Haha, I've worked at places like this where the whole business depends on a system that nobody touches and integration tests are put around it and the business never makes any progress and all ideas are stalled around "sorry Bob's old code prevents this from being possible".

The fact that in some instances this works is not a cogent argument for writing shitty code... there are some places where it is an absolute f-ing disaster!

This also has a tendency to create ever-building organizational pressure for the Big Rewrite. And when the pressure overcomes the resistance, the dam bursts and all the debris turns into a never-finished ball of mud because there are so many business hopes and dreams pinned on the new system. Identifying release valves along the way can prevent that quagmire.
Story time!

At my previous place they had an ancient java application that powered their entire business. It had some reasonable parts, but some of it was a total mess from top to bottom. Leaky abstractions, multiple layers of incomprehensible inheritance, helper classes everywhere etc etc, the usual things you expect from a decade old java application.
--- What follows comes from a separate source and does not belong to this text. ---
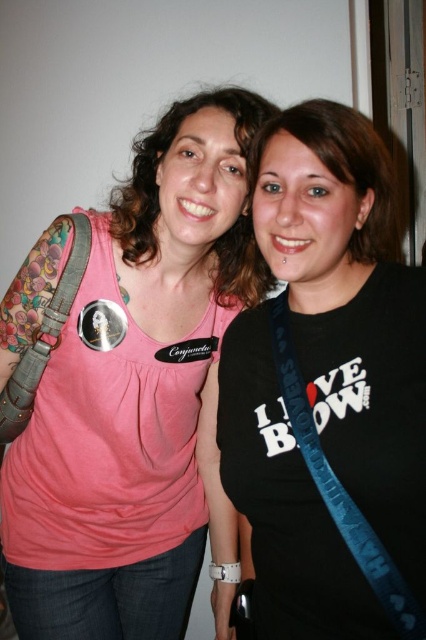
You are a photographer adjusting the lighting for a group photo. You need to ensure that the pink fabric tank top at center and the blue fabric strap at right are both well lit. Given their distance apart, can you estimate whether the lighting setup will require moving the lights closer or farther away to evenly illuminate both objects?

The pink fabric tank top at center is 36.51 centimeters from the blue fabric strap at right. To evenly illuminate both objects, the lighting setup should be positioned at a distance that accounts for their separation. Since they are relatively close, the lights can likely remain at a moderate distance to cover both without needing extreme adjustments. However, precise placement would depend on the specific light intensity and spread.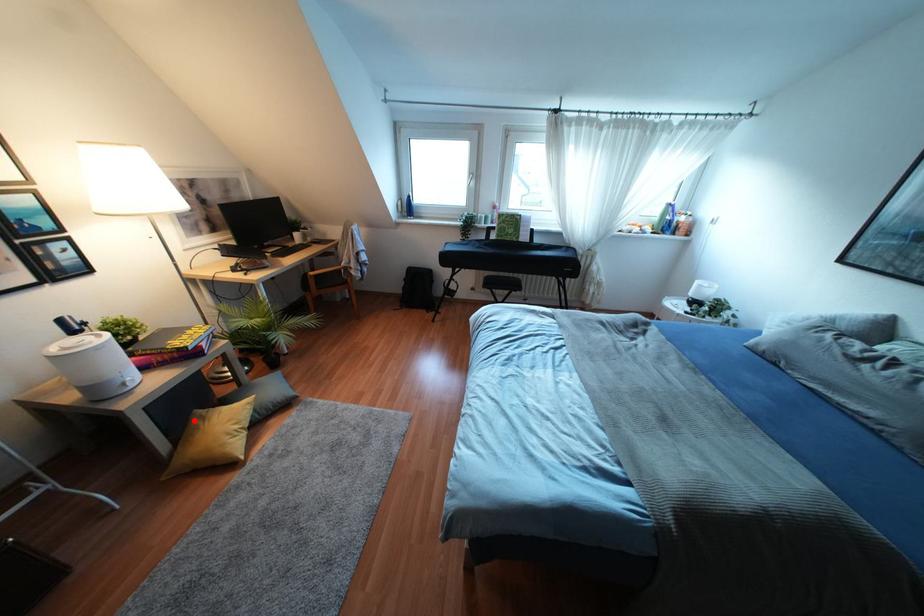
A fair chunk of the code quite literally hadn't changed for a decade. There were classes written by the first few employees at the company and hadn't changed since that time. Indeed, no time was invested in fixing it because of the 'if it ain't broke, don't fix it' paradigm, which was correct for the first 10 years or so.

One day, there was a huge shift in the direction of the company. They wanted their java application to become multi-tenanted SaaS platform instead of single-tenanted system. I was put to work on the task, and found we had to touch virtually every part of the tech stack. It was an utter nightmare, and frankly we still had to cut corners because it would have taken another 10 years to do it properly.
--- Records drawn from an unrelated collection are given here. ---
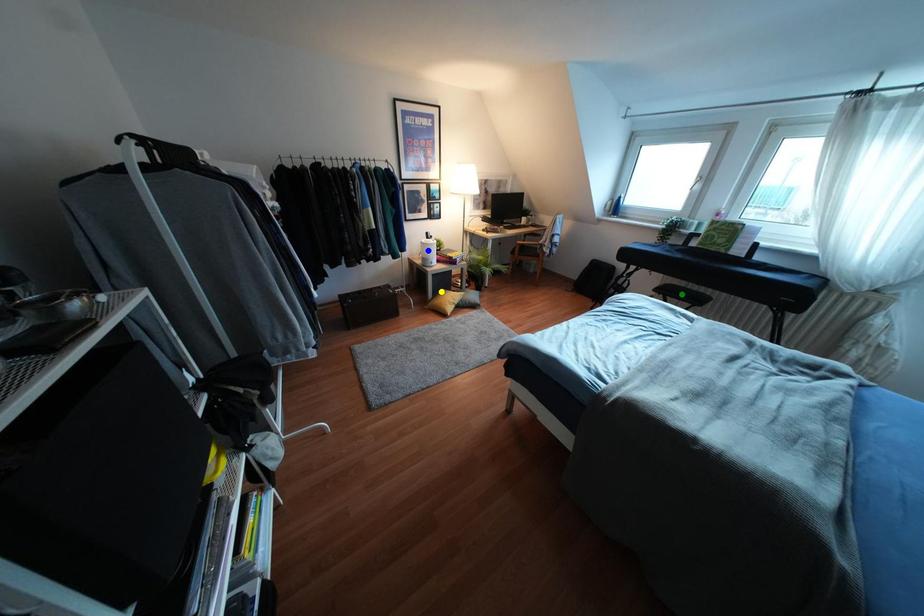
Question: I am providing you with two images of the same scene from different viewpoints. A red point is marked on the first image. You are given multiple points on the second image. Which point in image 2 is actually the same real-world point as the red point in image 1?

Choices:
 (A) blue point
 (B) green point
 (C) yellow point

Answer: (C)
My point is anyway assumptions are just that, assumptions. Assuming code is never going to change is as dangerous as assuming how could might change and planning for a thousand possibilities. In the case of my previous company, assuming multi-tenancy would be coming along would probably slowed them down significantly and was well beyond the scope of the company at the time. However, if they had spent a bit of time polishing the turds, and putting in place proper testing, it would have made life a hell of a lot easier when strange requests come along.

What assumptions does it make? What if one of those assumptions fails? For example, what if it's never called with a certain combination of parameters because nothing generated them until a new process was added somewhere else and that combination of parameters now cause it to fail? What if the format of a parameter changes slightly and it fails on that?
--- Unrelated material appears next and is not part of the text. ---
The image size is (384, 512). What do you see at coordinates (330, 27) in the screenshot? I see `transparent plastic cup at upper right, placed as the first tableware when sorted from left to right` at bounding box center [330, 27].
We have code like this where I work and cases where a change to something has caused that one rock solid process written by an intern in 1998 that few people even remember exists to suddenly start to fail. I would call it a ticking time bomb, and if it's one that will explode in a big way, it might be worth analyzing it to see how it will react to non-obvious parameters or environments.

What happens when a vulnerability is discovered? What happens when the library's dependencies gets deprecated?

I mostly agree with you, but 5 years is not very long time either.

> What happens when a vulnerability is discovered? What happens when the library's dependencies gets deprecated?

The same as what happens with non-shitty code, you fix it.